The reason it was named ‘massacre’ is to convey how outrageous the killing and destruction was. The soldiers set fire to the tents with kerosene, torches and coal oil. They torched the camps and used oil cans to extend the fire and make it complete without concern to check for anyone in the pits.
Although Colorado was a functioning democracy in 1914, the military arm of the state, which had made violence a central strategy in their efforts to break strikes before, again employed violence and intimidation.
In both Crete and among the strikers, Louis was remembered as a courteous man and a gentleman. He could preserve order even under the most provoking circumstances. He was the single greatest force for peace in the strike. Always dressed very smart, he took pride in his appearance, and at times he would display his knee-length baggy Cretan pants.
As news of the massacre spread, workers from around the country went on strike to show solidarity with the remaining Colorado strikers. In the aftermath of the massacre, some National Guard units laid down their arms and refused to fight. The union, however, was close to bankruptcy. Unable to sustain the strike, the miners failed to obtain their demands and were replaced with non-union workers.

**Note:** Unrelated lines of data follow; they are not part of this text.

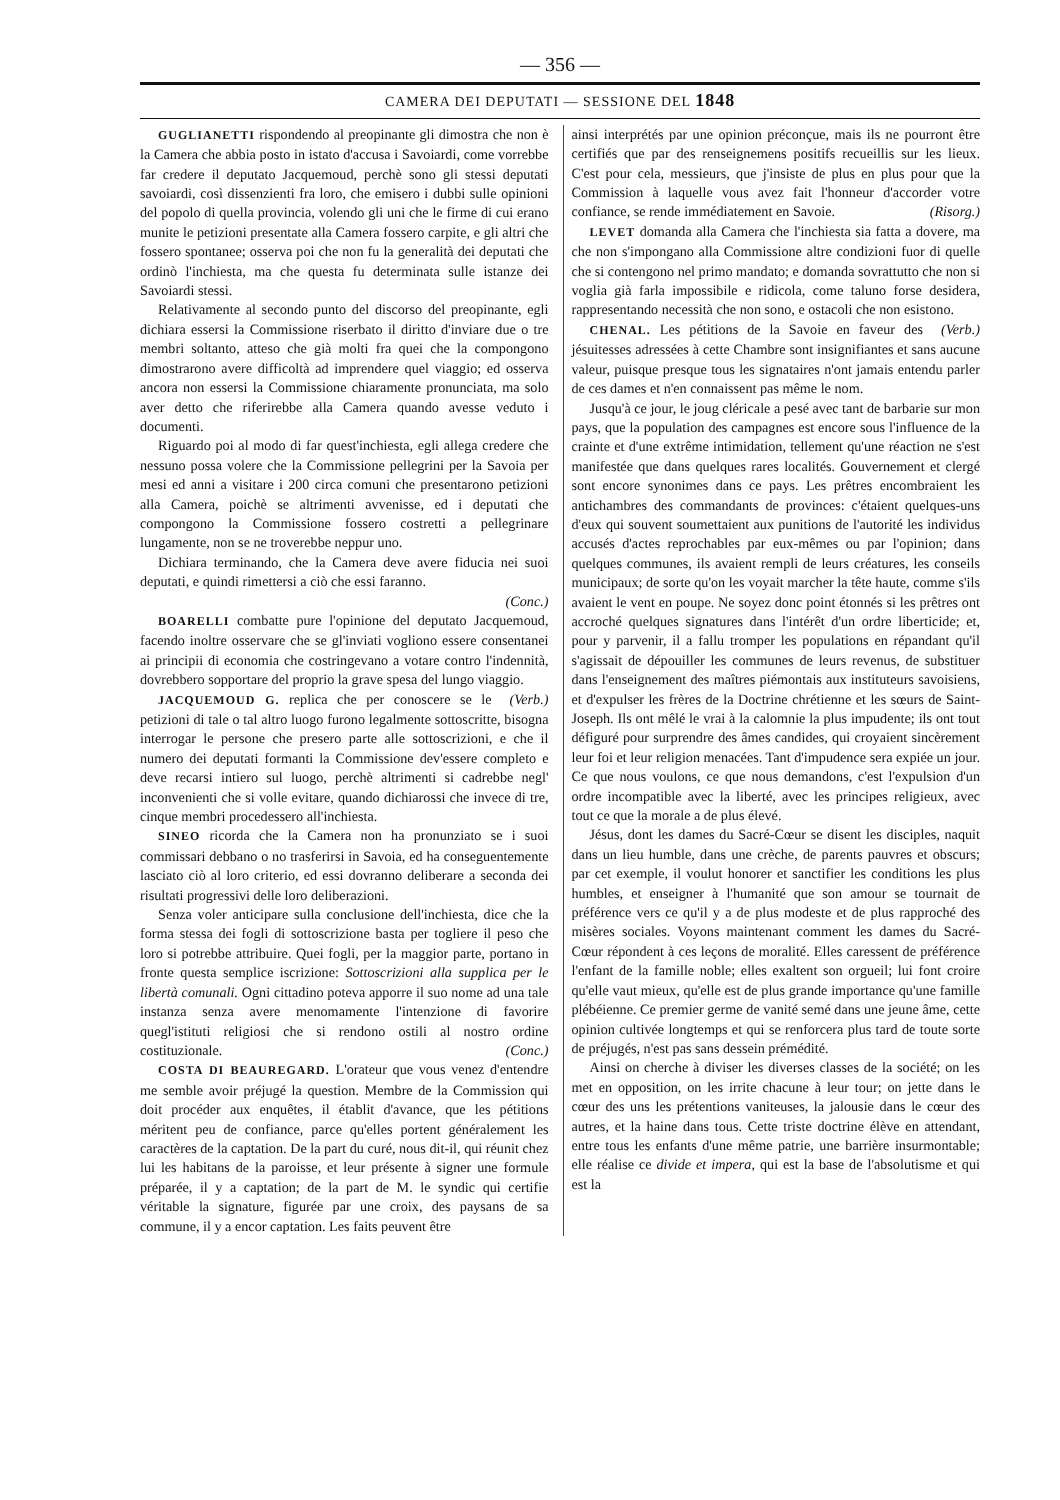— 356 —
CAMERA DEI DEPUTATI — SESSIONE DEL 1848
GUGLIANETTI rispondendo al preopinante gli dimostra che non è la Camera che abbia posto in istato d'accusa i Savoiardi, come vorrebbe far credere il deputato Jacquemoud, perchè sono gli stessi deputati savoiardi, così dissenzienti fra loro, che emisero i dubbi sulle opinioni del popolo di quella provincia, volendo gli uni che le firme di cui erano munite le petizioni presentate alla Camera fossero carpite, e gli altri che fossero spontanee; osserva poi che non fu la generalità dei deputati che ordinò l'inchiesta, ma che questa fu determinata sulle istanze dei Savoiardi stessi.
Relativamente al secondo punto del discorso del preopinante, egli dichiara essersi la Commissione riserbato il diritto d'inviare due o tre membri soltanto, atteso che già molti fra quei che la compongono dimostrarono avere difficoltà ad imprendere quel viaggio; ed osserva ancora non essersi la Commissione chiaramente pronunciata, ma solo aver detto che riferirebbe alla Camera quando avesse veduto i documenti.
Riguardo poi al modo di far quest'inchiesta, egli allega credere che nessuno possa volere che la Commissione pellegrini per la Savoia per mesi ed anni a visitare i 200 circa comuni che presentarono petizioni alla Camera, poichè se altrimenti avvenisse, ed i deputati che compongono la Commissione fossero costretti a pellegrinare lungamente, non se ne troverebbe neppur uno.
Dichiara terminando, che la Camera deve avere fiducia nei suoi deputati, e quindi rimettersi a ciò che essi faranno.
(Conc.)
BOARELLI combatte pure l'opinione del deputato Jacquemoud, facendo inoltre osservare che se gl'inviati vogliono essere consentanei ai principii di economia che costringevano a votare contro l'indennità, dovrebbero sopportare del proprio la grave spesa del lungo viaggio. (Verb.)
JACQUEMOUD G. replica che per conoscere se le petizioni di tale o tal altro luogo furono legalmente sottoscritte, bisogna interrogar le persone che presero parte alle sottoscrizioni, e che il numero dei deputati formanti la Commissione dev'essere completo e deve recarsi intiero sul luogo, perchè altrimenti si cadrebbe negl' inconvenienti che si volle evitare, quando dichiarossi che invece di tre, cinque membri procedessero all'inchiesta.
SINEO ricorda che la Camera non ha pronunziato se i suoi commissari debbano o no trasferirsi in Savoia, ed ha conseguentemente lasciato ciò al loro criterio, ed essi dovranno deliberare a seconda dei risultati progressivi delle loro deliberazioni.
Senza voler anticipare sulla conclusione dell'inchiesta, dice che la forma stessa dei fogli di sottoscrizione basta per togliere il peso che loro si potrebbe attribuire. Quei fogli, per la maggior parte, portano in fronte questa semplice iscrizione: Sottoscrizioni alla supplica per le libertà comunali. Ogni cittadino poteva apporre il suo nome ad una tale instanza senza avere menomamente l'intenzione di favorire quegl'istituti religiosi che si rendono ostili al nostro ordine costituzionale. (Conc.)
COSTA DI BEAUREGARD. L'orateur que vous venez d'entendre me semble avoir préjugé la question. Membre de la Commission qui doit procéder aux enquêtes, il établit d'avance, que les pétitions méritent peu de confiance, parce qu'elles portent généralement les caractères de la captation. De la part du curé, nous dit-il, qui réunit chez lui les habitans de la paroisse, et leur présente à signer une formule préparée, il y a captation; de la part de M. le syndic qui certifie véritable la signature, figurée par une croix, des paysans de sa commune, il y a encor captation. Les faits peuvent être
ainsi interprétés par une opinion préconçue, mais ils ne pourront être certifiés que par des renseignemens positifs recueillis sur les lieux. C'est pour cela, messieurs, que j'insiste de plus en plus pour que la Commission à laquelle vous avez fait l'honneur d'accorder votre confiance, se rende immédiatement en Savoie. (Risorg.)
LEVET domanda alla Camera che l'inchiesta sia fatta a dovere, ma che non s'impongano alla Commissione altre condizioni fuor di quelle che si contengono nel primo mandato; e domanda sovrattutto che non si voglia già farla impossibile e ridicola, come taluno forse desidera, rappresentando necessità che non sono, e ostacoli che non esistono. (Verb.)
CHENAL. Les pétitions de la Savoie en faveur des jésuitesses adressées à cette Chambre sont insignifiantes et sans aucune valeur, puisque presque tous les signataires n'ont jamais entendu parler de ces dames et n'en connaissent pas même le nom.
Jusqu'à ce jour, le joug cléricale a pesé avec tant de barbarie sur mon pays, que la population des campagnes est encore sous l'influence de la crainte et d'une extrême intimidation, tellement qu'une réaction ne s'est manifestée que dans quelques rares localités. Gouvernement et clergé sont encore synonimes dans ce pays. Les prêtres encombraient les antichambres des commandants de provinces: c'étaient quelques-uns d'eux qui souvent soumettaient aux punitions de l'autorité les individus accusés d'actes reprochables par eux-mêmes ou par l'opinion; dans quelques communes, ils avaient rempli de leurs créatures, les conseils municipaux; de sorte qu'on les voyait marcher la tête haute, comme s'ils avaient le vent en poupe. Ne soyez donc point étonnés si les prêtres ont accroché quelques signatures dans l'intérêt d'un ordre liberticide; et, pour y parvenir, il a fallu tromper les populations en répandant qu'il s'agissait de dépouiller les communes de leurs revenus, de substituer dans l'enseignement des maîtres piémontais aux instituteurs savoisiens, et d'expulser les frères de la Doctrine chrétienne et les sœurs de Saint-Joseph. Ils ont mêlé le vrai à la calomnie la plus impudente; ils ont tout défiguré pour surprendre des âmes candides, qui croyaient sincèrement leur foi et leur religion menacées. Tant d'impudence sera expiée un jour. Ce que nous voulons, ce que nous demandons, c'est l'expulsion d'un ordre incompatible avec la liberté, avec les principes religieux, avec tout ce que la morale a de plus élevé.
Jésus, dont les dames du Sacré-Cœur se disent les disciples, naquit dans un lieu humble, dans une crèche, de parents pauvres et obscurs; par cet exemple, il voulut honorer et sanctifier les conditions les plus humbles, et enseigner à l'humanité que son amour se tournait de préférence vers ce qu'il y a de plus modeste et de plus rapproché des misères sociales. Voyons maintenant comment les dames du Sacré-Cœur répondent à ces leçons de moralité. Elles caressent de préférence l'enfant de la famille noble; elles exaltent son orgueil; lui font croire qu'elle vaut mieux, qu'elle est de plus grande importance qu'une famille plébéienne. Ce premier germe de vanité semé dans une jeune âme, cette opinion cultivée longtemps et qui se renforcera plus tard de toute sorte de préjugés, n'est pas sans dessein prémédité.
Ainsi on cherche à diviser les diverses classes de la société; on les met en opposition, on les irrite chacune à leur tour; on jette dans le cœur des uns les prétentions vaniteuses, la jalousie dans le cœur des autres, et la haine dans tous. Cette triste doctrine élève en attendant, entre tous les enfants d'une même patrie, une barrière insurmontable; elle réalise ce divide et impera, qui est la base de l'absolutisme et qui est la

Although 66 people had been killed by the time the Colorado coalfield violence ended, no National Guardsman was ever prosecuted. Despite regular telegrams informing him of strike events, at a federal inquiry by the U.S. Commission on Industrial Relations John D. Rockefeller Jr. protested his innocence and ignorance of the Ludlow massacre. He refused to answer questions about the violence, reading instead a list of his family’s philanthropic projects.

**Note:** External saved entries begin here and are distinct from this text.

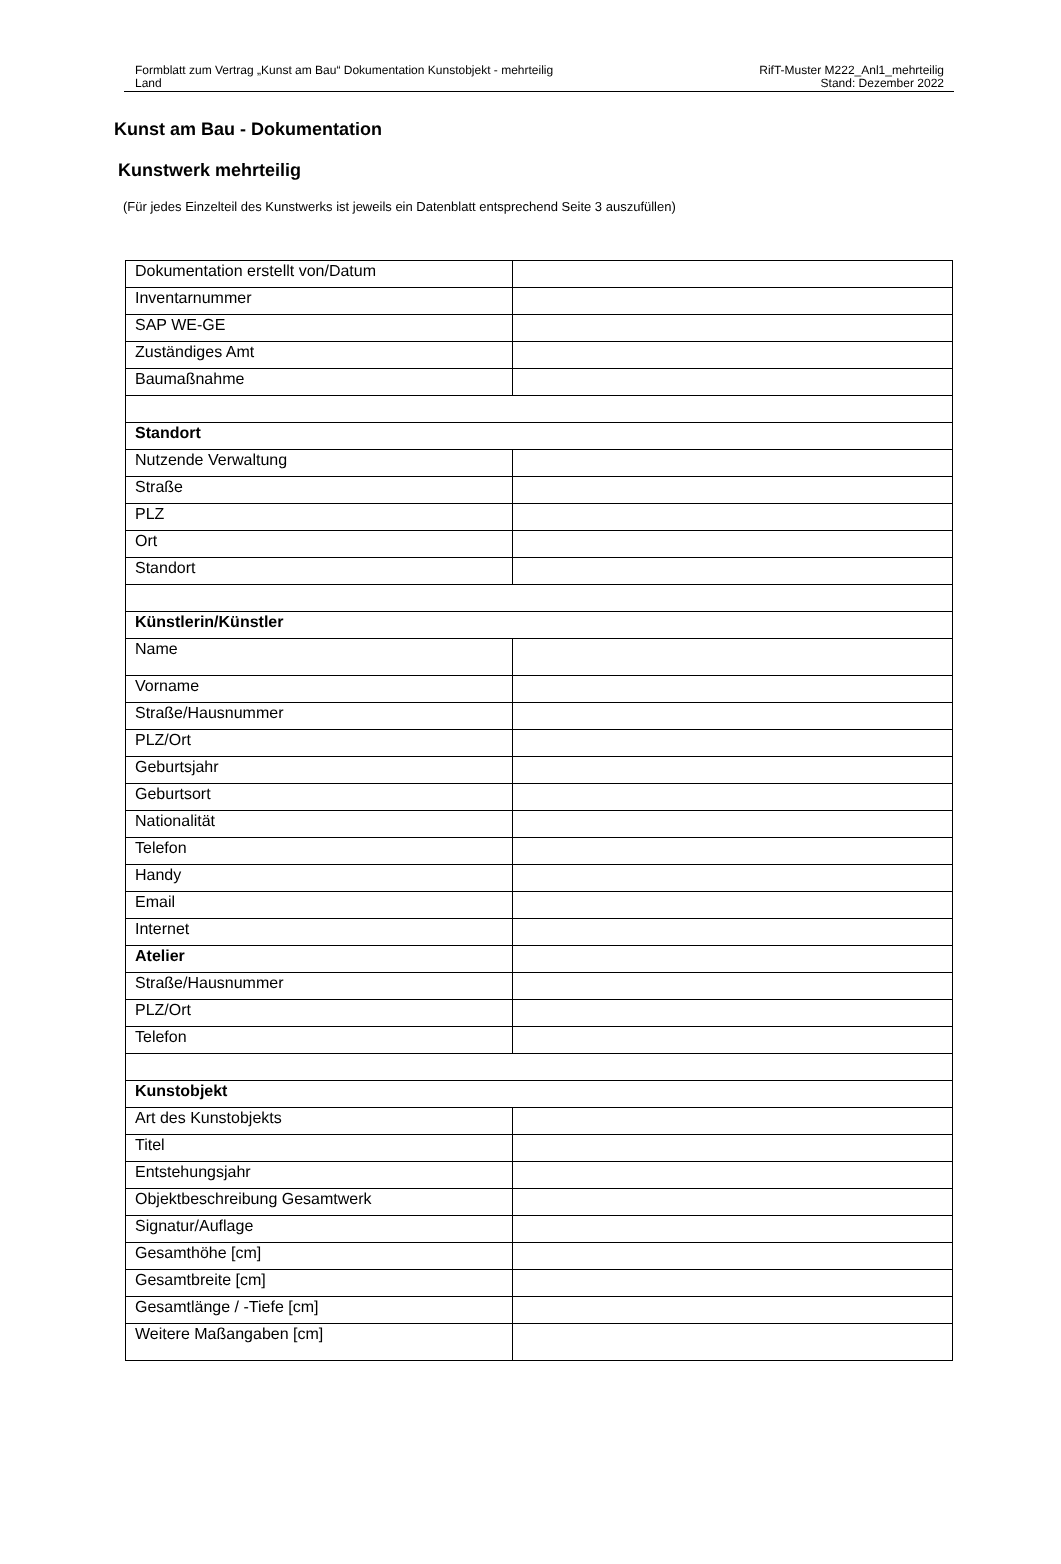Formblatt zum Vertrag „Kunst am Bau“ Dokumentation Kunstobjekt - mehrteilig
Land
RifT-Muster M222_Anl1_mehrteilig
Stand: Dezember 2022
Kunst am Bau - Dokumentation
Kunstwerk mehrteilig
(Für jedes Einzelteil des Kunstwerks ist jeweils ein Datenblatt entsprechend Seite 3 auszufüllen)
| Dokumentation erstellt von/Datum | |
| Inventarnummer | |
| SAP WE-GE | |
| Zuständiges Amt | |
| Baumaßnahme | |
| Standort | |
| Nutzende Verwaltung | |
| Straße | |
| PLZ | |
| Ort | |
| Standort | |
| Künstlerin/Künstler | |
| Name | |
| Vorname | |
| Straße/Hausnummer | |
| PLZ/Ort | |
| Geburtsjahr | |
| Geburtsort | |
| Nationalität | |
| Telefon | |
| Handy | |
| Email | |
| Internet | |
| Atelier | |
| Straße/Hausnummer | |
| PLZ/Ort | |
| Telefon | |
| Kunstobjekt | |
| Art des Kunstobjekts | |
| Titel | |
| Entstehungsjahr | |
| Objektbeschreibung Gesamtwerk | |
| Signatur/Auflage | |
| Gesamthöhe [cm] | |
| Gesamtbreite [cm] | |
| Gesamtlänge / -Tiefe [cm] | |
| Weitere Maßangaben [cm] | |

Despite the heavy loss of lives and property, the striker’s efforts and losses weren’t entirely in vain. The effects of the strike and the violence encouraged state and federal lawmakers to pass legislation that, in the long run, would help hasten improvements in conditions for working miners. Because of this, a remote southern Colorado prairie at Ludlow will always be deeply etched in the annals of coal mining history. A stone monument honoring those who died is located there. Just a few yards away from the monument, there’s a cellar door where visitors can walk down steep stairs to a dark chamber. This is the ‘death pit’, where the women and children died.